It has been a very busy week, and we haven’t even gotten to J.’s retirement festivities, which begin later today with a party at work. I believe there may be cake, but if there is, I imagine I will pass. My sugar moderation is still in full swing, to my amazement. My whole identity is in question.
In case you missed it, yesterday was GivingTuesday, a day highlighting the importance of donating money or time. It’s no coincidence that GivingTuesday follows Black Friday and Cyber Monday. I volunteered at Canadian Blood Services on Monday but I don’t know if people are allowed to bank their weekly donated hours toward the Tuesday.
I tried to think of a way to give on Tuesday, but was at a loss. I had too much on the go that day. Then I received a call from a new client (Hallelujah!), who was clearly in distress. She wanted to set an initial appointment for later this week when her insurance coverage would kick in. I gave her a pep talk to tide her over, booked her for Friday at her request, and hung up.
I certainly could have handled that better. In fact, I was utterly selfish for no reason at all. I didn’t stop to consider the best needs of this client, who was in crisis and needed to see someone ASAP. Sitting around and stewing about her distress for a few more days would not have helped her in any way. And I had the time to squeeze her into my unusually frantic day. Why didn’t I think of that when I had her on the phone?
So I called this dear young woman back and told her if she could get to my office promptly, before my day moved into full gear, I was available to see her that morning without payment. Of course that offer made her cry even more, but hopefully those were happy tears. She needed some help so, after completely blowing it, I decided to step up.

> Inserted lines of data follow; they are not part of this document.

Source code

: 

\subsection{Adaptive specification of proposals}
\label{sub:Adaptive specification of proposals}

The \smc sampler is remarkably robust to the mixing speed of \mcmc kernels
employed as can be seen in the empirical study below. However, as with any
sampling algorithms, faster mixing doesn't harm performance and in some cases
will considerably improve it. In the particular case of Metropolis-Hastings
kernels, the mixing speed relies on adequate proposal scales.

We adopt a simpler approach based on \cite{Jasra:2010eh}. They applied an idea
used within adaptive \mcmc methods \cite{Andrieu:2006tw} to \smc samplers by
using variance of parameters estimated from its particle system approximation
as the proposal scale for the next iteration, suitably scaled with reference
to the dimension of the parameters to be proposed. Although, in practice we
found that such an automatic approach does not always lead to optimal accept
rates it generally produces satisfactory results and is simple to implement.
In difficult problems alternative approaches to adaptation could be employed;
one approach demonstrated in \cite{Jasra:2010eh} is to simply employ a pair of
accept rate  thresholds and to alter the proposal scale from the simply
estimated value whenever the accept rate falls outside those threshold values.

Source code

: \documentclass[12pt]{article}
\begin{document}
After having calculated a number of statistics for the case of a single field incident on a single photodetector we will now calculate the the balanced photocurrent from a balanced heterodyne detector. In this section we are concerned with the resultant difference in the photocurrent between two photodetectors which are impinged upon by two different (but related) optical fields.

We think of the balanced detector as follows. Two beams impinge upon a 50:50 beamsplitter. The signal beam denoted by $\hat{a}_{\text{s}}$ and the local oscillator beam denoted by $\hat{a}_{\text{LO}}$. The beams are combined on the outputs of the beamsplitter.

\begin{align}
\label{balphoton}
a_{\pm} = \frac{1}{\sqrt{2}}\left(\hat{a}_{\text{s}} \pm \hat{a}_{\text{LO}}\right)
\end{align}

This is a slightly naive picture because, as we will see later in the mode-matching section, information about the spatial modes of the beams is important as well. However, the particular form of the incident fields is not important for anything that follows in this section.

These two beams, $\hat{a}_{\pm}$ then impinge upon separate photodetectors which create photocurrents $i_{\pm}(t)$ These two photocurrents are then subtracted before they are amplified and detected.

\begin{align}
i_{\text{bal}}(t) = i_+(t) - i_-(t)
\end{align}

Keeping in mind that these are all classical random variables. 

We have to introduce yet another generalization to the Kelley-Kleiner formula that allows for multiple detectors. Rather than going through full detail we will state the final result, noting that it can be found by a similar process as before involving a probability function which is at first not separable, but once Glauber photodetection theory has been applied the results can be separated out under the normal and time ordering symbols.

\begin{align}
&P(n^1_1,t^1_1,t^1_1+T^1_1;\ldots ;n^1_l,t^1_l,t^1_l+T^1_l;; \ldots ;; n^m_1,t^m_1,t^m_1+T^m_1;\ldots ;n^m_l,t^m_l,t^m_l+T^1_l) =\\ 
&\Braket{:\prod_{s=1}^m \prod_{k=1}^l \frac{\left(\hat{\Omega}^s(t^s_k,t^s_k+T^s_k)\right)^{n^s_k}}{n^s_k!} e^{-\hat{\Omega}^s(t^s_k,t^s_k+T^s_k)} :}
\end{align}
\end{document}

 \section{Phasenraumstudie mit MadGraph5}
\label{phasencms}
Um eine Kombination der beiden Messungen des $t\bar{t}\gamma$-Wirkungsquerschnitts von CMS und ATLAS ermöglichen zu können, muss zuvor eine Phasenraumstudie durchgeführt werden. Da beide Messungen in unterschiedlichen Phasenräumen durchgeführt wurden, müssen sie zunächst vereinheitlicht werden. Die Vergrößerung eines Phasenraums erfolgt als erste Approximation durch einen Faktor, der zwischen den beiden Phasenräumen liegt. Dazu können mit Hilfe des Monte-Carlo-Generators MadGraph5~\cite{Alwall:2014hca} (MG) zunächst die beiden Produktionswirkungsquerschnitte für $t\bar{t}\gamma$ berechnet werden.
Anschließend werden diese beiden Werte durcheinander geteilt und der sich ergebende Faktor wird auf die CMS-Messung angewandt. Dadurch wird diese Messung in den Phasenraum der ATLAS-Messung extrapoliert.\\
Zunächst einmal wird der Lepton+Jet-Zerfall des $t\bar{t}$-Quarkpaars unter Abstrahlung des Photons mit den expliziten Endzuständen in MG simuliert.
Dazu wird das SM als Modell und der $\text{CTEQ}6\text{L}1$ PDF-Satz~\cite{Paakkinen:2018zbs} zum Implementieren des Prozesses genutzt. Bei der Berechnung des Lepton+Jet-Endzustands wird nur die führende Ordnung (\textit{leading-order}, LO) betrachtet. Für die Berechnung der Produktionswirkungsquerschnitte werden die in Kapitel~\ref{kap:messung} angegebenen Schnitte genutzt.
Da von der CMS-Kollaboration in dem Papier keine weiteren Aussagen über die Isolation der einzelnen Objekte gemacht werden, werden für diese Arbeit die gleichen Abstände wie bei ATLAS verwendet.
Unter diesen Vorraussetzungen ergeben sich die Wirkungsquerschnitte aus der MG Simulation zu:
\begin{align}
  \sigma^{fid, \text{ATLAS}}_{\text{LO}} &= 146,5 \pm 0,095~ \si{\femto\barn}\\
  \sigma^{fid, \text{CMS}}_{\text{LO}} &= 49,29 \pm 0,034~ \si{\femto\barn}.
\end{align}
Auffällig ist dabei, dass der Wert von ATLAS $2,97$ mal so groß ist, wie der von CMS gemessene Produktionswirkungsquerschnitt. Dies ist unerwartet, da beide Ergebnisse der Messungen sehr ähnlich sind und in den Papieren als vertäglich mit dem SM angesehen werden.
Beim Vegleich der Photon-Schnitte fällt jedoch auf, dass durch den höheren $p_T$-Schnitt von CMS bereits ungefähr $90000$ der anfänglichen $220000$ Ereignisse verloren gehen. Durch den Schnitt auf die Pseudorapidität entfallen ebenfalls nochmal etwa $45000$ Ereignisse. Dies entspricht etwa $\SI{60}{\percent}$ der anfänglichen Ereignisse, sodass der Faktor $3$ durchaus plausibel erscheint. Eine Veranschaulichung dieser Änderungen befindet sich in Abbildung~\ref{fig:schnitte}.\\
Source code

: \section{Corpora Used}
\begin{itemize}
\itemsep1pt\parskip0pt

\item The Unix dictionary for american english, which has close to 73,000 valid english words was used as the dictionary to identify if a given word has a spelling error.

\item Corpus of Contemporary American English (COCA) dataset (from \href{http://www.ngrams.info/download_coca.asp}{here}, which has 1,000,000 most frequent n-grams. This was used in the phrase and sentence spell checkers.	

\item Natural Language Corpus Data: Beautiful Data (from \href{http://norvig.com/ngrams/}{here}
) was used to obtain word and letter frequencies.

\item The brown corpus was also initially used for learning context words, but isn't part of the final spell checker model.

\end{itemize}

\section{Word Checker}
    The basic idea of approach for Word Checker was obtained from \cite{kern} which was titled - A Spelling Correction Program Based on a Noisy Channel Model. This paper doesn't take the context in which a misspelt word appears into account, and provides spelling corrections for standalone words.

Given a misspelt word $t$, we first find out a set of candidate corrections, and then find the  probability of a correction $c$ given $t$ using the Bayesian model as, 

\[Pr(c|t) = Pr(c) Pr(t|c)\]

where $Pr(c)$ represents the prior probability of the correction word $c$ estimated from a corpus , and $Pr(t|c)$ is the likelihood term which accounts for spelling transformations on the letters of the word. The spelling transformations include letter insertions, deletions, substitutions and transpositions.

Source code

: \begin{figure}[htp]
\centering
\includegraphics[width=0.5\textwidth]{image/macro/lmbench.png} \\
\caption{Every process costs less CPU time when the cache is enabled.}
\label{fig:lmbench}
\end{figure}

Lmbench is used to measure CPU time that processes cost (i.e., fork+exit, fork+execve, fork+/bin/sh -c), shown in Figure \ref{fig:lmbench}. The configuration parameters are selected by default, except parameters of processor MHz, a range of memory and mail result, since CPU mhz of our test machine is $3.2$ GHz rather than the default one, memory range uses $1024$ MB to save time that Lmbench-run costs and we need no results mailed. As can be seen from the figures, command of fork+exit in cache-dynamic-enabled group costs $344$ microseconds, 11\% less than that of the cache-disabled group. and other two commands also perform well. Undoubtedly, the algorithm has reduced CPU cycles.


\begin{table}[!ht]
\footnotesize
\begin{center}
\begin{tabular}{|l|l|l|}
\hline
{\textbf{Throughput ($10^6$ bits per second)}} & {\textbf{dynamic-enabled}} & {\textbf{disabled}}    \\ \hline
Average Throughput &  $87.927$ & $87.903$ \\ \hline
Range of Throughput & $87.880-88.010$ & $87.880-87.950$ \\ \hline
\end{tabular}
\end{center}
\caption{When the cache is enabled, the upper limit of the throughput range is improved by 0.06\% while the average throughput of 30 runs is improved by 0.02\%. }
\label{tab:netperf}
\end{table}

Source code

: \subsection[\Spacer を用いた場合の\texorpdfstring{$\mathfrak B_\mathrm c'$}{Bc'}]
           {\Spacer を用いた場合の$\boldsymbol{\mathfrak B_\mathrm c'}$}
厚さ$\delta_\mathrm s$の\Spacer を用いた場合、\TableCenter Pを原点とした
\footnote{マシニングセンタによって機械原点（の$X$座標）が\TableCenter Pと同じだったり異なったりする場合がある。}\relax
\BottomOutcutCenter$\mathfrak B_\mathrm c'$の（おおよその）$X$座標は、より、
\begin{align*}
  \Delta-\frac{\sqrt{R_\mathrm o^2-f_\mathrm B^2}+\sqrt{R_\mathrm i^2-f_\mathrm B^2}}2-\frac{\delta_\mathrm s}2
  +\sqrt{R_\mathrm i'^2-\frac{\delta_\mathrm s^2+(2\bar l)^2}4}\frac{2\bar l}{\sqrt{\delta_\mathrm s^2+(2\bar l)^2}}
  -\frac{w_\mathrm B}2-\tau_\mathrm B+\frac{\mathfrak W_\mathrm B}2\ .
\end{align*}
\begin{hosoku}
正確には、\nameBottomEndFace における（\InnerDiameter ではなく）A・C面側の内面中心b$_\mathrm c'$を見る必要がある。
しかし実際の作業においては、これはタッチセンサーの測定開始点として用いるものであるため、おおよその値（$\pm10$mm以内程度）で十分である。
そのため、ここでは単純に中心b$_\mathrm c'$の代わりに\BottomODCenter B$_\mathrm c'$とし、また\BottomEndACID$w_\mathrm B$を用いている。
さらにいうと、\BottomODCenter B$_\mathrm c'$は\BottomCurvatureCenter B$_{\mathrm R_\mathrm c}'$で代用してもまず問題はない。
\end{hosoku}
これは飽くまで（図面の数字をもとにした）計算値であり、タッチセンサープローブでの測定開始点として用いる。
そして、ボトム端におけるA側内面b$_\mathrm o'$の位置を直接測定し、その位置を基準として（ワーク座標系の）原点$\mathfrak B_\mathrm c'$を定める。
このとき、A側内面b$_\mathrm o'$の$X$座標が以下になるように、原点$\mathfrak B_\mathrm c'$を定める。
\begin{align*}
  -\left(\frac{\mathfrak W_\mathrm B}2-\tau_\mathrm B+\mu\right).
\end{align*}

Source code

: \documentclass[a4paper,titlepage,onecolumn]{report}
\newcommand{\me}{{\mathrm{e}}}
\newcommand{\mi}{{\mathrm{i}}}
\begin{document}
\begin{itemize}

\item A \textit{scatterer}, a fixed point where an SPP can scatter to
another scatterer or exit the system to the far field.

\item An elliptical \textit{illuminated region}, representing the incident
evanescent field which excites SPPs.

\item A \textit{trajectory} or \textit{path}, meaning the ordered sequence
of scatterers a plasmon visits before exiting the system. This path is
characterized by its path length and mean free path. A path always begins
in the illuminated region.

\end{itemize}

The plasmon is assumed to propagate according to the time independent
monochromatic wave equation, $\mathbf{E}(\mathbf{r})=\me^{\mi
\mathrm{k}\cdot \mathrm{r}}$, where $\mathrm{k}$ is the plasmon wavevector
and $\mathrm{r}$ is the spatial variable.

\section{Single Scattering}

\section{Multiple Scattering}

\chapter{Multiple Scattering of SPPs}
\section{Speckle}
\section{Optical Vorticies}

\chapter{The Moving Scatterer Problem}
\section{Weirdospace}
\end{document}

I am not the hero of this story. A hero wouldn’t have hung up the phone first before realizing her mistake; a hero would have booked the client in immediately. This wasn’t a day to quibble about money but a day to help someone in acute distress get back on her feet. I needed to show this woman I was committed to helping her get well. Do you think I care about one measly unpaid session? Payment has always been the icing on my counselling cake, but I honestly prefer the cake, despite the Great Sugar Revolution.
This new client, my first in months, arrived right on time. We had a great first session, at least from my perspective. She is every psychologist’s dream client–motivated, open, insightful, and hard working. And unlike me, she must have remembered the charitable holiday because she left me with a tremendous gift, whether she knew it or not: she reminded me that I may have something to offer someone in need. Who could ask for anything more?